Chimp Personalities A Lot Like Humans', Ape Researchers Say

Apes Have People-Like Personalities? What Scientists Now Say


What makes you you? Psychologists say human personalities include what they call "the big five” traits: agreeableness, openness to experience, extroversion, neuroticism and conscientiousness. No doubt you've seen some measure of each trait within yourself. Well, now an international team of researchers have published a study suggesting that chimpanzees and orangutans really do share these traits with humans.

It's not the first study suggesting that these apes have personalities. But some of the previous research has come under criticism, with some scientists arguing that the idea of chimps and orangutans having human-like personalities could be the result of anthropomorphism--which occurs when a person projects human-like characteristics on something they're observing.

"Up until now we've had more debate than study into whether these personality domains were real or simply projections of human personalities on the animals by those who observe them," Dr. Alexander Weiss, lead author and senior lecturer at the University of Edinburgh in the U.K., told The Press Association.

So the research team asked zoo workers and volunteers who frequently interact with chimpanzees and orangutans in several countries to rate the apes’ personalities based on a questionnaire.

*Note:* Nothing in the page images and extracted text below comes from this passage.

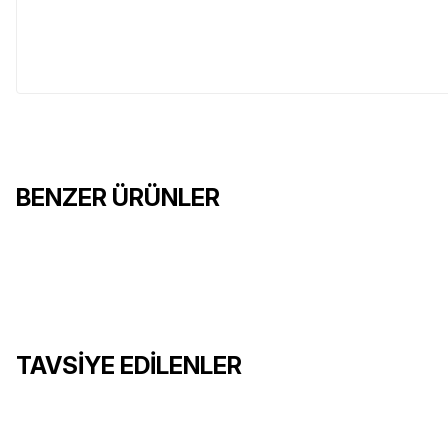
İç Kapasite:
Large:
10.8 x 3.8 x 2 cm
X-Large:
12,06 x 3,81 x 2,03 cm
ÖLÇÜ KATALOĞU
LARGE
Bond
BENZER ÜRÜNLER
Curl
Free P2 / P4
Kordura Kılıf
Cepli Kordu
Rebar / Knifeless
Rev
1.150,00 TL
%8
1.250,00 TL
%9
1.600,00 T
TAVSİYE EDİLENLER
Sidekick
Skeletool / CX / RX
SEPETE EKLE
SEPETE EK
Wave+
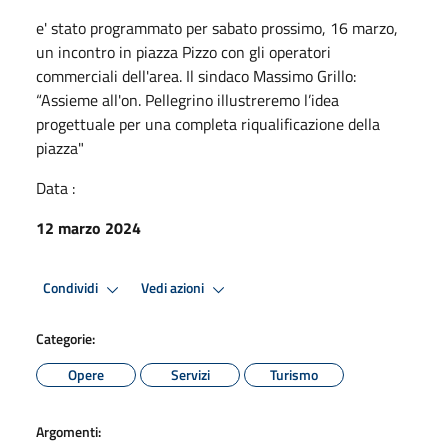
e' stato programmato per sabato prossimo, 16 marzo,
un incontro in piazza Pizzo con gli operatori
commerciali dell'area. Il sindaco Massimo Grillo:
“Assieme all'on. Pellegrino illustreremo l’idea
progettuale per una completa riqualificazione della
piazza"
Data :
12 marzo 2024
Condividi
Vedi azioni
Categorie:
Opere
Servizi
Turismo
Argomenti:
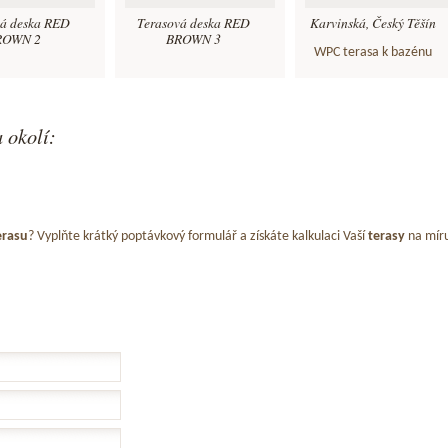
vá deska RED
Terasová deska RED
Karvinská, Český Těšín
ROWN 2
BROWN 3
WPC terasa k bazénu
 okolí:
erasu
? Vyplňte krátký poptávkový formulář a získáte kalkulaci Vaší
terasy
na mír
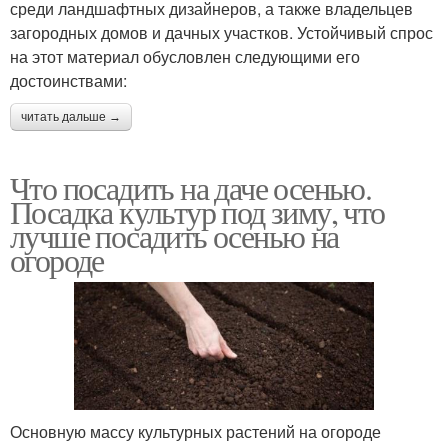
среди ландшафтных дизайнеров, а также владельцев
загородных домов и дачных участков. Устойчивый спрос
на этот материал обусловлен следующими его
достоинствами:
читать дальше →
Что посадить на даче осенью.
Посадка культур под зиму, что
лучше посадить осенью на
огороде
Основную массу культурных растений на огороде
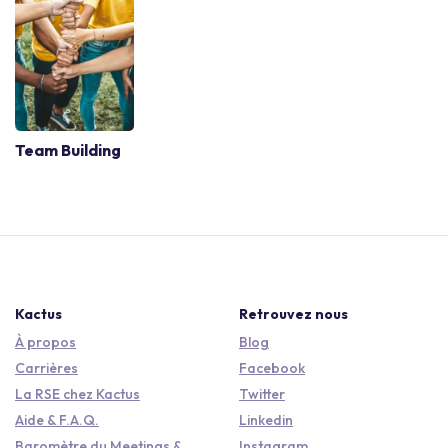
Team Building
Kactus
Retrouvez nous
À propos
Blog
Carrières
Facebook
La RSE chez Kactus
Twitter
Aide & F.A.Q.
Linkedin
Baromètre du Meetings &
Instagram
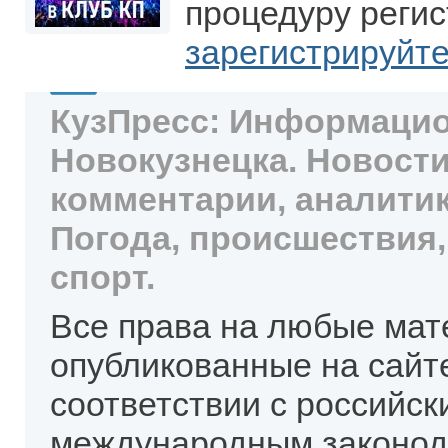
процедуру регис
зарегистрируйт
КузПресс: Информацио
Новокузнецка. Новости
комментарии, аналитик
Погода, происшествия,
спорт.
Все права на любые мат
опубликованные на сайт
соответствии с российск
международным законод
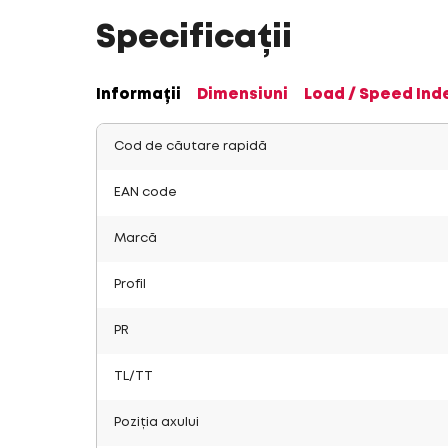
Specificații
Informații
Dimensiuni
Load / Speed Ind
Cod de căutare rapidă
EAN code
Marcă
Profil
PR
TL/TT
Poziția axului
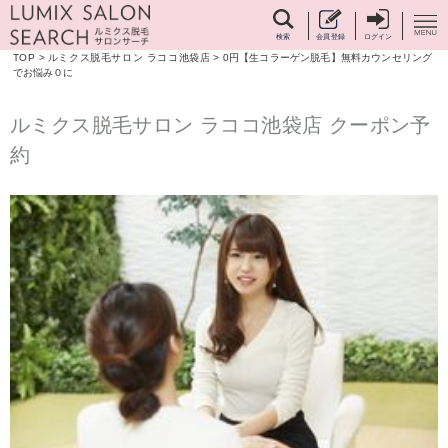
検索
会員登録
ログイン
TOP
>
ルミクス脱毛サロン ラココ池袋店
>
0円【生コラーゲン脱毛】無料カウンセリング
でお悩み０に
ルミクス脱毛サロン ラココ池袋店 クーポン予
約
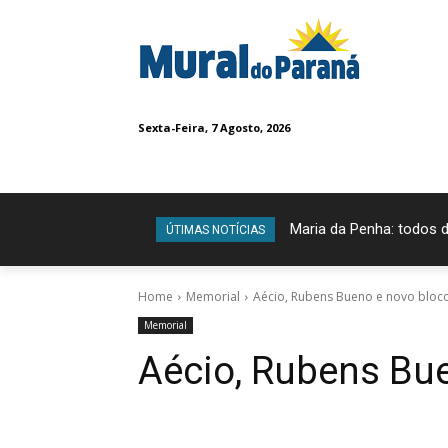
Sexta-Feira, 7 Agosto, 2026
Maria da Penha: todos 
ÚTIMAS NOTÍCIAS
Home
Memorial
Aécio, Rubens Bueno e novo bloc
Memorial
Aécio, Rubens Bu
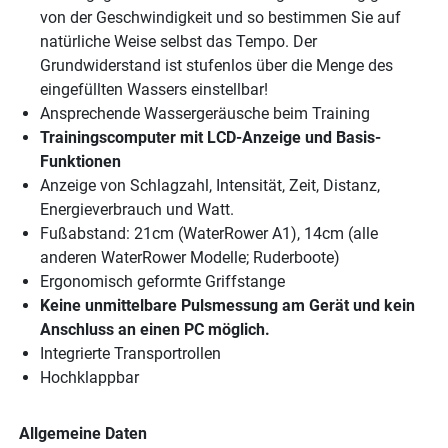
von der Geschwindigkeit und so bestimmen Sie auf
natürliche Weise selbst das Tempo. Der
Grundwiderstand ist stufenlos über die Menge des
eingefüllten Wassers einstellbar!
Ansprechende Wassergeräusche beim Training
Trainingscomputer mit LCD-Anzeige und Basis-
Funktionen
Anzeige von Schlagzahl, Intensität, Zeit, Distanz,
Energieverbrauch und Watt.
Fußabstand: 21cm (WaterRower A1), 14cm (alle
anderen WaterRower Modelle; Ruderboote)
Ergonomisch geformte Griffstange
Keine unmittelbare Pulsmessung am Gerät und kein
Anschluss an einen PC möglich.
Integrierte Transportrollen
Hochklappbar
Allgemeine Daten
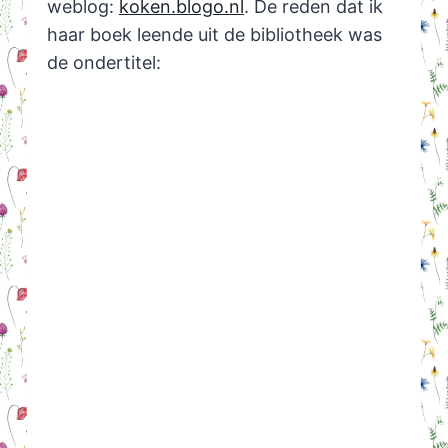
weblog:
koken.blogo.nl
. De reden dat ik
haar boek leende uit de bibliotheek was
de ondertitel:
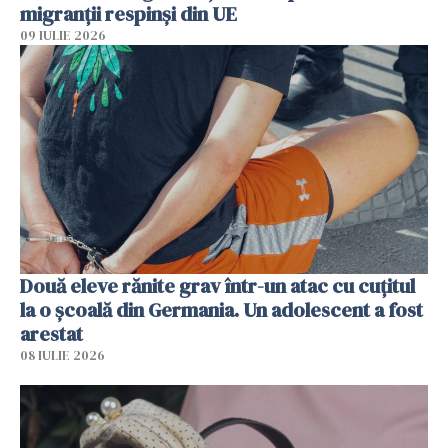
migranții respinși din UE
09 IULIE 2026
Două eleve rănite grav într-un atac cu cuțitul
la o școală din Germania. Un adolescent a fost
arestat
08 IULIE 2026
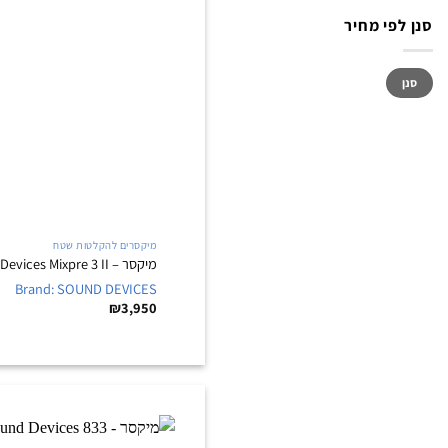
סנן לפי מחיר
מחיר
מחיר
סנן
מינימלי
מקסימלי
מיקסרים להקלטות שטח
מיקסר – Sound Devices Mixpre 3 II
Brand: SOUND DEVICES
₪
3,950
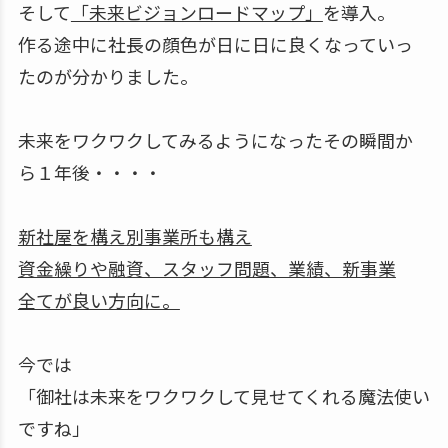
そして
「未来ビジョンロードマップ」
を導入。
作る途中に社長の顔色が日に日に良くなっていっ
たのが分かりました。
未来をワクワクしてみるようになったその瞬間か
ら１年後・・・・
新社屋を構え別事業所も構え
資金繰りや融資、スタッフ問題、業績、新事業
全てが良い方向に。
今では
「御社は未来をワクワクして見せてくれる魔法使い
ですね」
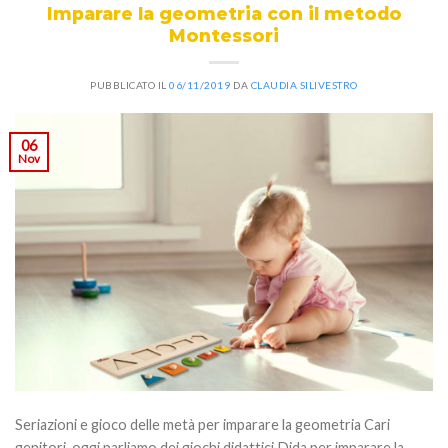
Imparare la geometria con il metodo
Montessori
PUBBLICATO IL
06/11/2019
DA
CLAUDIA SILIVESTRO
06
Nov
Seriazioni e gioco delle metà per imparare la geometria Cari
genitori, oggi parliamo dei giochi didattici Dida per imparare la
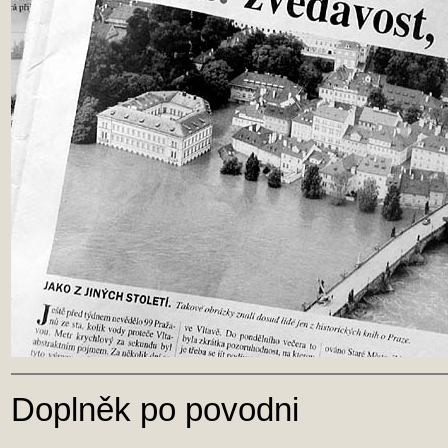
Doplněk po povodni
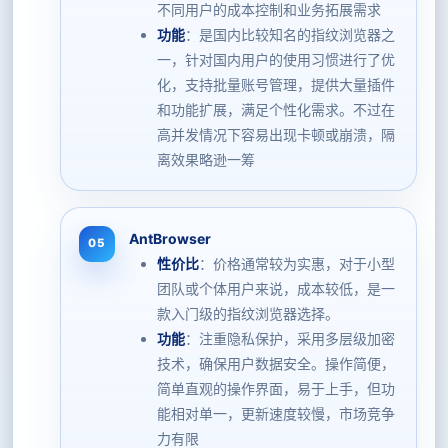
不同用户的成本控制和业务拓展需求
功能
：是国内比较知名的指纹浏览器之
一，针对国内用户的使用习惯进行了优
化，支持批量账号管理，提供大量插件
和功能扩展，满足个性化需求。不过在
高并发情况下容易出现卡顿或崩溃，隔
离效果略逊一筹
AntBrowser
性价比
：价格通常较为实惠，对于小型
团队或个体用户来说，成本较低，是一
款入门级的指纹浏览器选择。
功能
：注重隐私保护，采用多层级加密
技术，确保用户数据安全。操作简便，
简单直观的操作界面，易于上手，但功
能相对单一，更新速度较慢，市场竞争
力有限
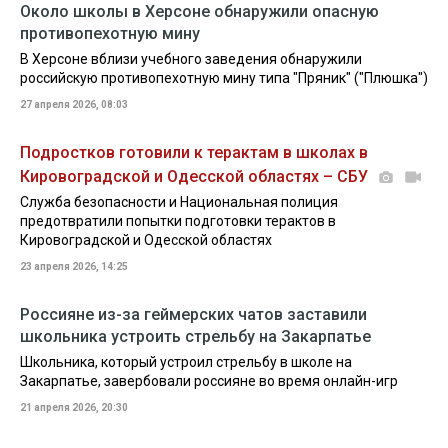
Около школы в Херсоне обнаружили опасную
противопехотную мину
В Херсоне вблизи учебного заведения обнаружили
российскую противопехотную мину типа "Пряник" ("Плюшка")
27 апреля 2026, 08:03
Подростков готовили к терактам в школах в
Кировоградской и Одесской областях – СБУ
Служба безопасности и Национальная полиция
предотвратили попытки подготовки терактов в
Кировоградской и Одесской областях
23 апреля 2026, 14:25
Россияне из-за геймерских чатов заставили
школьника устроить стрельбу на Закарпатье
Школьника, который устроил стрельбу в школе на
Закарпатье, завербовали россияне во время онлайн-игр
21 апреля 2026, 20:30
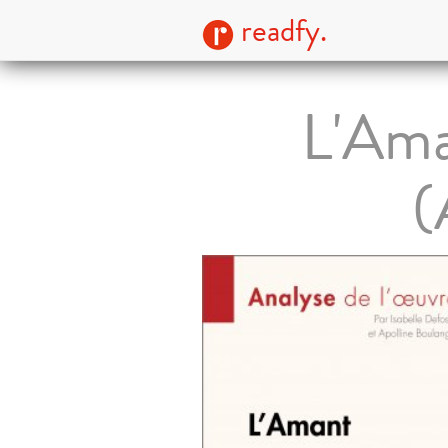
readfy.
L'Ama
(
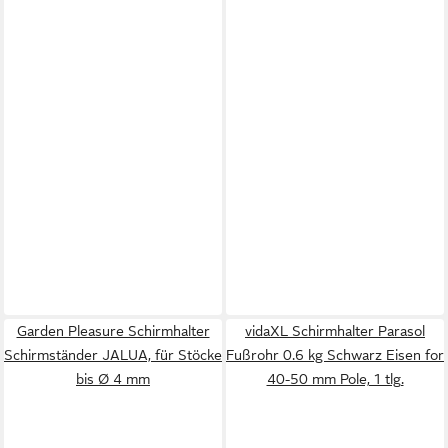
Garden Pleasure Schirmhalter
vidaXL Schirmhalter Parasol
Schirmständer JALUA, für Stöcke
Fußrohr 0.6 kg Schwarz Eisen for
bis Ø 4 mm
40-50 mm Pole, 1 tlg.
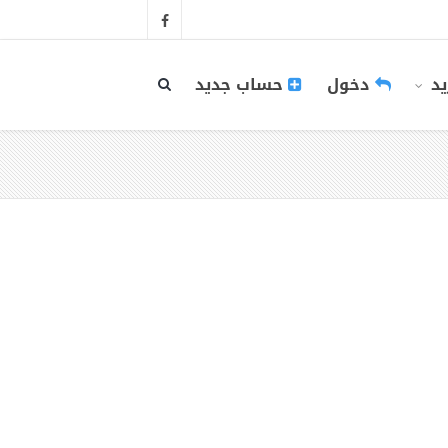
يد
دخول
حساب جديد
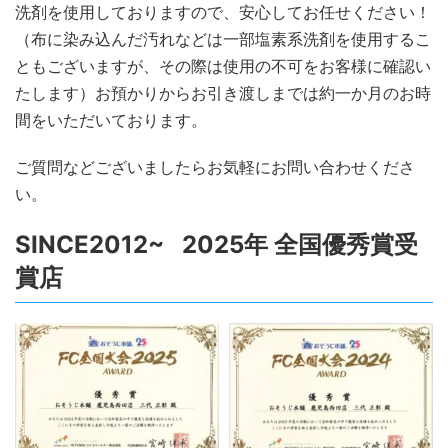
洗剤を使用しておりますので、安心してお任せください！
（布に染み込んだ汚れなどは一部塩素系洗剤を使用するこ
ともございますが、その際は使用の不可をお客様に確認い
たします）お預かりからお引き渡しまでは約一か月のお時
間をいただいております。
ご質問などございましたらお気軽にお問い合わせくださ
い。
SINCE2012~ 2025年 全国優秀賞受
賞店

The researchers then used that questionnaire to identify any biases.

"We used a statistical technique to remove these observer differences before extracting personality traits from the data," Mark Adams, a member of the research team, told BBC Nature. "What we found is that controlling for these differences among observers made no difference, which suggests that the observers are not projecting their own ideas about personality onto the animals."

The study cited previous ratings-based research that suggests chimpanzees exhibit all five of the personality traits seen in humans. Orangutans share three of the five traits: extraversion, neuroticism and agreeableness.

The researchers point to Jane Goodall as inspiration behind measuring human-like traits in these great apes. “Goodall’s impressions of the human-like personalities of the chimpanzees she studied reflected the chimpanzees’ individual behavioral differences,” the researchers wrote in their study.

The study was published online May 4, 2012 in the journal Animal Behaviour.